Have you ever noticed the similarities between crackers and cookies? To start with, they both start with “c”. Then there is the fact that they are both finger foods and important additions to the table at most parties. But anyone can easily tell you the differences between cookies and crackers. The differences far outweigh the similarities. Usually cookies are soft (unless you’re a baker like me and forget to set the timer while they’re baking), but crackers are usually crunchy. Cookies can stand alone, although they also know how to work well with a glass of milk or dish of ice-cream. Crackers almost always depend upon cheese to make their flavor complete. Cookies are sweet and pleasing to the taste buds; while crackers are dry and salty (an excellent combination to make one thirsty).
So I started thinking about my life and relationships with those around me. I started wondering if I am a cracker or a cookie to my family, friends, students, social media friends… And then I started to become ashamed of myself because I often have exhibited all the traits of a cracker.
One of the most important parts of a relationship is being able to understand and forgive. In other words, staying soft! Staying soft means not immediately jumping to conclusions or becoming offended by the littlest of things. I’m afraid that I often harden up the relationships around me because I misread my family and friends’ intentions. I become bitter and crunchy when I am hurt in a friendship instead of forgiving and asking God to soften the misunderstanding.

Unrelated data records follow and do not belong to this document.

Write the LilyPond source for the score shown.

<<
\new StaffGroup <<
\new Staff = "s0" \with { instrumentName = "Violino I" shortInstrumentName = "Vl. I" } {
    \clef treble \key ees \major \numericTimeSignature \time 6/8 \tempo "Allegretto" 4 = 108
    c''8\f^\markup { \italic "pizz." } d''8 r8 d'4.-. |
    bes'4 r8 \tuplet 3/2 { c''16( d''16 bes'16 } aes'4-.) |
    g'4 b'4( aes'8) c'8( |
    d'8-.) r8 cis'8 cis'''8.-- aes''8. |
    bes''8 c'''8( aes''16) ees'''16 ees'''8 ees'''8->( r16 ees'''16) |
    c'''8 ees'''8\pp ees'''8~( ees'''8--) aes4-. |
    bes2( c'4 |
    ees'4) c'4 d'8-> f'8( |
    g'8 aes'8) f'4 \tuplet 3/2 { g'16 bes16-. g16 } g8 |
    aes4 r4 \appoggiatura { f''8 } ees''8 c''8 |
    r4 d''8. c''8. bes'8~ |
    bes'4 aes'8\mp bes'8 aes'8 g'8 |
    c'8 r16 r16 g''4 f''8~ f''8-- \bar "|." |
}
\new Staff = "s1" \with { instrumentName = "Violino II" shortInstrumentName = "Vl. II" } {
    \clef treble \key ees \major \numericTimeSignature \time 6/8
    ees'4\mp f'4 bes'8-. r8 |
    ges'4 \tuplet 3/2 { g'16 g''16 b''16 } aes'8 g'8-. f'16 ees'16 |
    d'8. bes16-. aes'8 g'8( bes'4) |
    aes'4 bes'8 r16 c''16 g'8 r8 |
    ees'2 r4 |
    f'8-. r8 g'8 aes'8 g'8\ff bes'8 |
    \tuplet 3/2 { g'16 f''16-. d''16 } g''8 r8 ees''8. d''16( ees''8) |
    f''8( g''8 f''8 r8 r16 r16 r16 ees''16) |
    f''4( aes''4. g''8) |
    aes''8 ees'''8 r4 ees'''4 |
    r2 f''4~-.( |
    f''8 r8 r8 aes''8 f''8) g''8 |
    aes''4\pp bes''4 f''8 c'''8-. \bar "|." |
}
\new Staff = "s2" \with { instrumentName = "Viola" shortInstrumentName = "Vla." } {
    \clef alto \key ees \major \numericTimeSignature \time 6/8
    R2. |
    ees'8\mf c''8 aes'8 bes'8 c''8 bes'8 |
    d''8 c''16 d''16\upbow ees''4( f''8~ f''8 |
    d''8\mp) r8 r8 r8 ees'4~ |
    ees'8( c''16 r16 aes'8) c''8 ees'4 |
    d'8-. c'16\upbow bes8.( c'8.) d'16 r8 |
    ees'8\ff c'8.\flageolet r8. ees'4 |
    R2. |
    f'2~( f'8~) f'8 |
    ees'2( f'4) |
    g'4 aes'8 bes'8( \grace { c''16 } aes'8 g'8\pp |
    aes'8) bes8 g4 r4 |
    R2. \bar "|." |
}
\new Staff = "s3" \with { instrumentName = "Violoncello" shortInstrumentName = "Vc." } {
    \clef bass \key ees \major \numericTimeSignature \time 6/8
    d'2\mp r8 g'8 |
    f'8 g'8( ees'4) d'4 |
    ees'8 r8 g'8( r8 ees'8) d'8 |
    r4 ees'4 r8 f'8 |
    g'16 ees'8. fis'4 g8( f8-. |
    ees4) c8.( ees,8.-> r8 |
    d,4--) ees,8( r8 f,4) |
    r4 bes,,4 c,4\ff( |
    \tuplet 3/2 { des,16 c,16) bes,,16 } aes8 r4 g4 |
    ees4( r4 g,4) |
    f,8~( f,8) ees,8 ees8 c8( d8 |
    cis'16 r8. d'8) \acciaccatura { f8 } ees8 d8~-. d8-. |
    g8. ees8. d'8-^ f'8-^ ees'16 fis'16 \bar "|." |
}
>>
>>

Often I think that I need to have “cheese” around me because I’m not enough on my own. I need just the right brand of clothing, just the perfect personality, just the…. (you fill it in). We, humans, surround our lives with the things we think will make people accept us and find us special. We then follow the crowd and popular thought so that we continue to fit in. We are simply a cracker. Whereas a cookie knows that its Baker made it special enough just as it is and doesn’t need to find acceptance through anything or anyone. And it’s good to remember that true friends will love us just as we are, with our quirky chocolate chips, M&M’s, or peanut-butter flavor, and won’t care what brand of flour we wear or the size of the kitchen we live in. A cookie will also work well with others, but it still will know how to think on its own and stand up for what it believes.
What about after I leave a reunion, party, or one-on-one chat? Have I left a pleasing reputation? Have I helped to share the workload? Do I leave a sweet taste behind? Or do I leave relationships feeling dry and thirsty because I was taking instead of giving? I know what it feels like to get off of the phone feeling exhausted because I spent the entire time listening to the other person’s problems. I know the eye-rolls I give when I read yet another facebook status from someone that uploads a complaint about five times every hour. I know the frustration of having company and waiting like a servant on them while not even receiving a thank-you. I know when other people are like crackers, but do I pay attention to myself and know when I am leaving relationships parched?
It’s easy to be a cracker- doesn’t take practice, doesn’t take extra thought, doesn’t call for a change.
But working to be a cookie will be a challenge. It doesn’t come naturally for most people, including myself. But with the help of my Baker, I’m gonna work at being the best cookie I can be so I can sweeten up all the relationships around me!
Colossians 3:12-14 (ESV)Put on then, as God’s chosen ones, holy and beloved, compassionate hearts, kindness, humility, meekness, and patience, bearing with one another and, if one has a complaint against another, forgiving each other; as the Lord has forgiven you, so you also must forgive. And above all these put on love, which binds everything together in perfect harmony.